Fearless MePhearson. I’ve mentioned Zech McPhearson in my last few practice observations, but the rookie cornerback continues to warrant ink. He didn’t record an interception like he did Monday, but he did have a couple of pass breakups and just seems to have a nose for the ball. In one-on-ones, he allowed receiver Andre Patton little space and earned the win. And in team drills, he batted a few throws away from would-be ball catchers. He may have gotten a little handsy with receiver Jhamon Ausbon on one, but no flag was thrown. McPhearson has practiced exclusively on the outside, but he has inside experience. Avonte Maddox has a pretty strong hold on the slot — he dominated receiver Greg Ward in one-on-ones — but the Eagles are likely to cross-train the rookie so he can jump into any role if need be.
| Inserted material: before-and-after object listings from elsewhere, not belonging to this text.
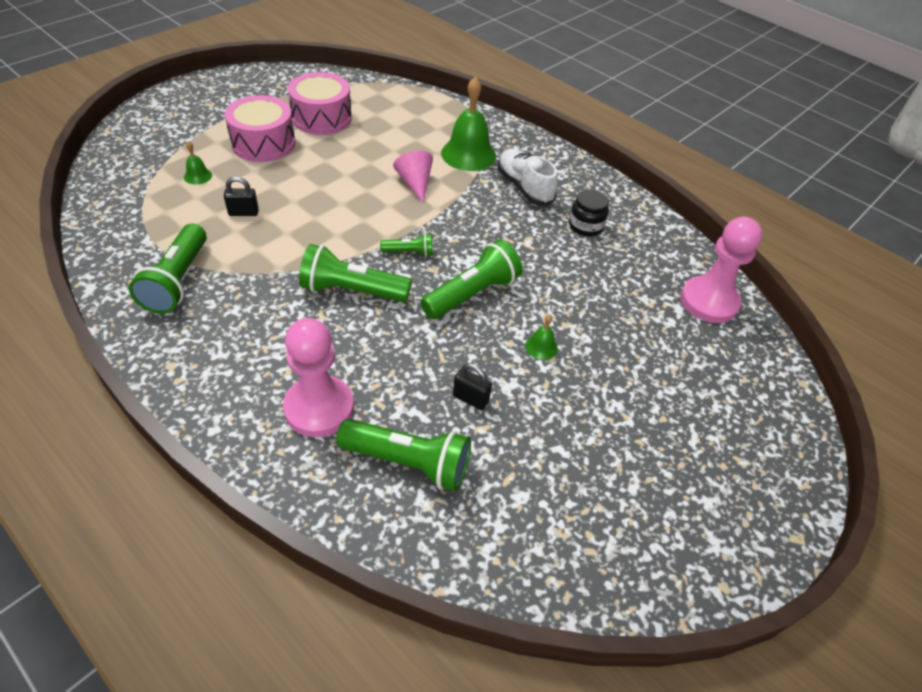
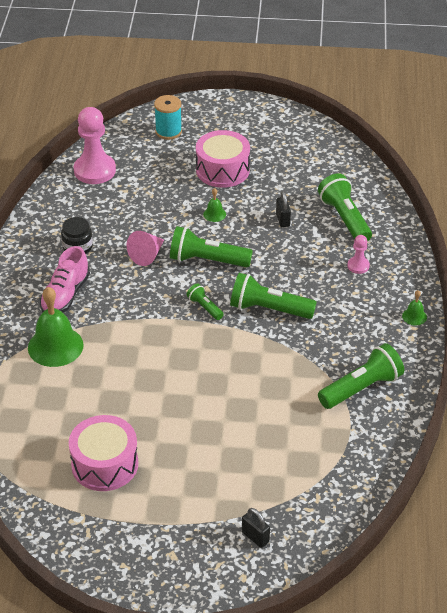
camera: 125 degrees left, 5 degrees down
(198, 176) = (266, 471): green bell -> green bell (414, 316)
(243, 213) = (269, 411): black padlock -> black padlock (255, 537)
(263, 143) = (182, 470): pink drum -> pink drum (222, 170)
(319, 408) = (358, 266): pink pawn -> pink pawn, size x0.49
(352, 290) = (269, 309): green flashlight -> green flashlight turned 135 degrees clockwise
(415, 184) = (129, 350): pink cone -> pink cone (147, 255)
(524, 187) = (65, 295): white shoe -> pink shoe
(749, 410) = (168, 131): none -> turquoise spool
RB competition. The Eagles have more running backs at camp than I can remember. There are eight total with probably six capable of winning a roster spot. I don’t know how many Sirianni will keep, but an argument could be made for retaining as many as five. Miles Sanders is a guarantee. I think Boston Scott sticks, too. Rookie Kenneth Gainwell gets a spot, although the jury is still on whether it’s justified. And then there are Kerryon Johnson, Jordan Howard, and Jason Huntley. Johnson would appear to get the nod ahead of Howard, but the latter is the best short yardage option if Sirianni is looking for that specific need. Huntley’s quickness has stood out, but I want to see what he can do in the preseason against a defense in another uniform. He would be a candidate to return kicks, as well. Elijah Holyfield and Adrian Killins have history with the Eagles, but their futures are at best on the taxi squad.
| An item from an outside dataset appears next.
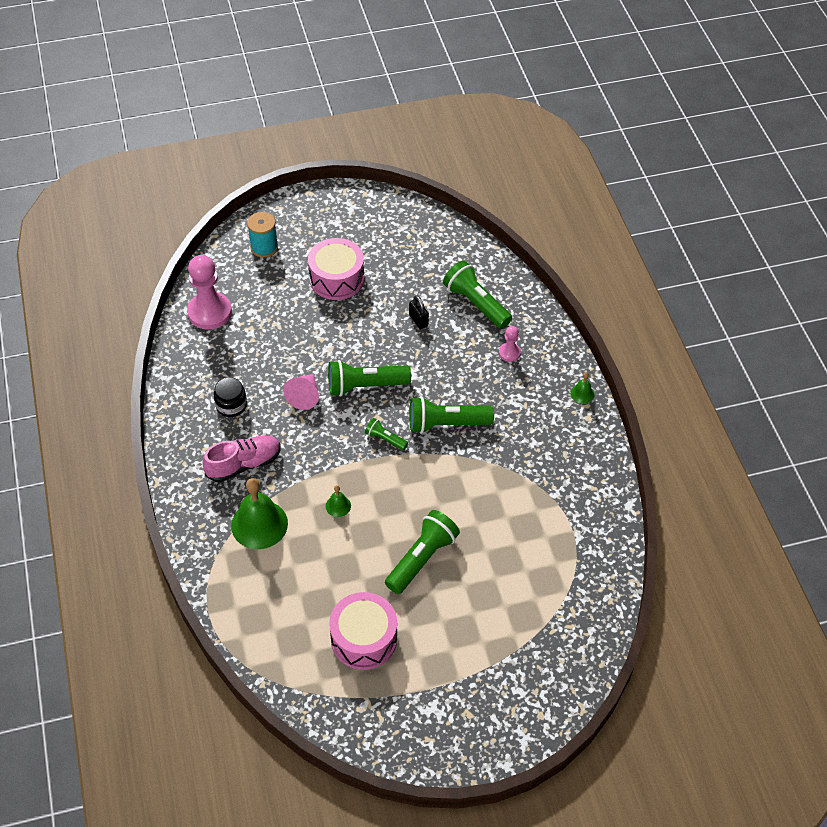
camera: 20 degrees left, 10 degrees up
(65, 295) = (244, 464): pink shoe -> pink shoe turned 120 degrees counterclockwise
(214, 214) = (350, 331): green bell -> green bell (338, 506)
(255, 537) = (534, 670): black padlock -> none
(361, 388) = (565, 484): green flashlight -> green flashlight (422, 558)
More on Hurts. The Eagles quarterback had another solid session, and while certain tight-window throws have been lacking from his repertoire, Siranni and company were likely pleased to see him string together positive practices. His first pass of team drills went to Ward for about 20 yards. He later lofted a long strike to wide open tight end Zach Ertz. He had some questionable throws. Cornerback Josiah Scott notched an interception on a toss to Arcega-Whiteside in one-on-ones. He checked down in seven-on-sevens when he had Ertz free at the next level. And he threw a ball up for grabs rather than take a coverage sack. Sometimes the right decision is to take the “L” and throw the ball away, but Hurts needed to do a better job of killing the play.
Dillard vs. Mailata update. I want to focus on why Mailata is winning more than why Dillard is losing because I think the former has been the case more than the latter. The Australian just looks so much better in camp than he did a year ago, and he would still go on to have a decent first foray at left tackle. It was Mailata’s turn with the first unit and in the opening team set, he won every matchup. He pancaked defensive end Brandon Graham on a Sanders inside zone run, sealed the edge on a Scott scoot through a gaping hole and kept Hurts’ blindside clean on two drops. Dillard, it should be noted, didn’t respond well on his first repetitions with the second unit. Defensive end Josh Sweat bull-rushed the tackle all the way back into Flacco, who heaved a wounded duck that floated out of bounds.
And a few leftovers … Jake Elliott connected on all six of his field-goal attempts. He was good from 33, 36, 39, 41, 44 and 47 yards. Overall, the Eagles kicker is 10 of 12 on camp kicks. … Eagles owner Jeffrey Lurie made his first appearance at camp. He yucked it up with Smith and some other injured players on the sidelines.